A supermanifold is a concept in noncommutative geometry. Recall that in noncommutative geometry, we don't look at point set spaces but instead, the algebra of functions over them. If M is a (smooth) manifold and H is an (smooth) algebra bundle over M with a Grassmann algebra as the fiber, then the space of (smooth) sections of M forms a supercommutative algebra under pointwise multiplication. We say that this algebra defines the supermanifold (which isn't a point set space).
If M is a real manifold and we define an involution * over the fiber turning it into a * algebra, then the resulting algebra would define a real supermanifold.

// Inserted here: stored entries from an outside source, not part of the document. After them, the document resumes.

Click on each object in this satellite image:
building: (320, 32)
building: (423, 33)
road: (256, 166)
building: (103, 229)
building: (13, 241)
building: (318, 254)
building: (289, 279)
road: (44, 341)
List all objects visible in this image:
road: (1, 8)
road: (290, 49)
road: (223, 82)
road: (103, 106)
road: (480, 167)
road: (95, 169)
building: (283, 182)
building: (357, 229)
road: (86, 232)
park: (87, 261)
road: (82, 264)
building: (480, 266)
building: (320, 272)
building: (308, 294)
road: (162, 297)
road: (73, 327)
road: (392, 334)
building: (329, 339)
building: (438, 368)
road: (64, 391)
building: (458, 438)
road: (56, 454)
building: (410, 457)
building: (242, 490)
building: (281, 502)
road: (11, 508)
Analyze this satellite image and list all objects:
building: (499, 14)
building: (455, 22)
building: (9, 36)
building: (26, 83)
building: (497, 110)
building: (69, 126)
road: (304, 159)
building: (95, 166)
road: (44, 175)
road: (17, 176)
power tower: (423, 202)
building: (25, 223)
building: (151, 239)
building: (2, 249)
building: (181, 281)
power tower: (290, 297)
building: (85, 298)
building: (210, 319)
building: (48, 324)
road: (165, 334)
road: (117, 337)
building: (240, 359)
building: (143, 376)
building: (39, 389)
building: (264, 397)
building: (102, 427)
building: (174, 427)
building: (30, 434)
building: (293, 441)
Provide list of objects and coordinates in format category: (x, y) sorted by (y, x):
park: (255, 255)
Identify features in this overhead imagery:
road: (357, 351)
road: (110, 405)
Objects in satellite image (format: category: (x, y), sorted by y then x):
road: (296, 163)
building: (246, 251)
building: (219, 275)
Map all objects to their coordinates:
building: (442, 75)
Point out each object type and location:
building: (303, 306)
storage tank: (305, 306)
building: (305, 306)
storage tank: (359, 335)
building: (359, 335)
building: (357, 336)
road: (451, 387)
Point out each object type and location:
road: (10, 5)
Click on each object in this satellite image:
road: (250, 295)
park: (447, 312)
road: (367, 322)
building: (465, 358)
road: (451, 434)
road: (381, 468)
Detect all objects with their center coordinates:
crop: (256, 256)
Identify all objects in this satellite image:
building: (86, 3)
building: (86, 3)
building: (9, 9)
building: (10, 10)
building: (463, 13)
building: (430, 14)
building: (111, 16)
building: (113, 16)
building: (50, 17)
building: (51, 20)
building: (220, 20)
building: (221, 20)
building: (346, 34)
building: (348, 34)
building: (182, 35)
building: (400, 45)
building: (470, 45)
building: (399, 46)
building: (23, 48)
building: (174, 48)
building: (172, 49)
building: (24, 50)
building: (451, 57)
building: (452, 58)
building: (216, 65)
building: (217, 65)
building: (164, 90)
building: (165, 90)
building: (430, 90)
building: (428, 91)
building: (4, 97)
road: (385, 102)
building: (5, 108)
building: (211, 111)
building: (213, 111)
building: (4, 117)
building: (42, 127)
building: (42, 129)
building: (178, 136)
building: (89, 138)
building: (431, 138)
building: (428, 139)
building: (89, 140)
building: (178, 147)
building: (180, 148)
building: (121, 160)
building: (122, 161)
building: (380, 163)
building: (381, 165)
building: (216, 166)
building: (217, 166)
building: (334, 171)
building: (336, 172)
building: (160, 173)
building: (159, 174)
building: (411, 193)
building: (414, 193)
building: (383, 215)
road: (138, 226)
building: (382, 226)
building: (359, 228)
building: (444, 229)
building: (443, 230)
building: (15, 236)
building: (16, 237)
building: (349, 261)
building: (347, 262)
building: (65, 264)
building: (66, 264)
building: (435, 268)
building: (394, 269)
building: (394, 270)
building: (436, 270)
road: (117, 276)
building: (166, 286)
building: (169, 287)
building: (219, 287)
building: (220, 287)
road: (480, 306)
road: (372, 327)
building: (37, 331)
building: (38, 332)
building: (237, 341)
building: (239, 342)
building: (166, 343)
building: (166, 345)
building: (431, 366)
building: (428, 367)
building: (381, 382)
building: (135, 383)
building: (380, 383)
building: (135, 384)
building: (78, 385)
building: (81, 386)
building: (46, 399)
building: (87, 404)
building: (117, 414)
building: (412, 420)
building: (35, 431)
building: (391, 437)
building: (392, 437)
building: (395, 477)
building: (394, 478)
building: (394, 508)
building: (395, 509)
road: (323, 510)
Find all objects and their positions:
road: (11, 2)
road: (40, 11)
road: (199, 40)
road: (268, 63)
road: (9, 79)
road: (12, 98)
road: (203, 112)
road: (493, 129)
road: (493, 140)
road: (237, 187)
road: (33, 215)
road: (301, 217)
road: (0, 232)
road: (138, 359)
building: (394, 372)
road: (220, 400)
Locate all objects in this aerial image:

OX is the sheaf of smooth sections of the algebra bundle. This is a structure sheaf of noncommutative rings. See locally ringed space.
Side comment
This is different from the convention used by some people where using a fixed Grassmann algebra generated by a countable number of generators Λ, they define a supermanifold as a point set space using charts with the "even coordinates" taking values in the linear combination of elements of Λ with even grading and the "odd coordinates" taking values which are linear combinations of elements of Λ with odd grading. But then, you'd have to question what the physical meaning of all these Grassmann-valued variables are! Most physicists would claim they have none and they are purely formal, but then, this makes the definition in the main part of the article more preferable.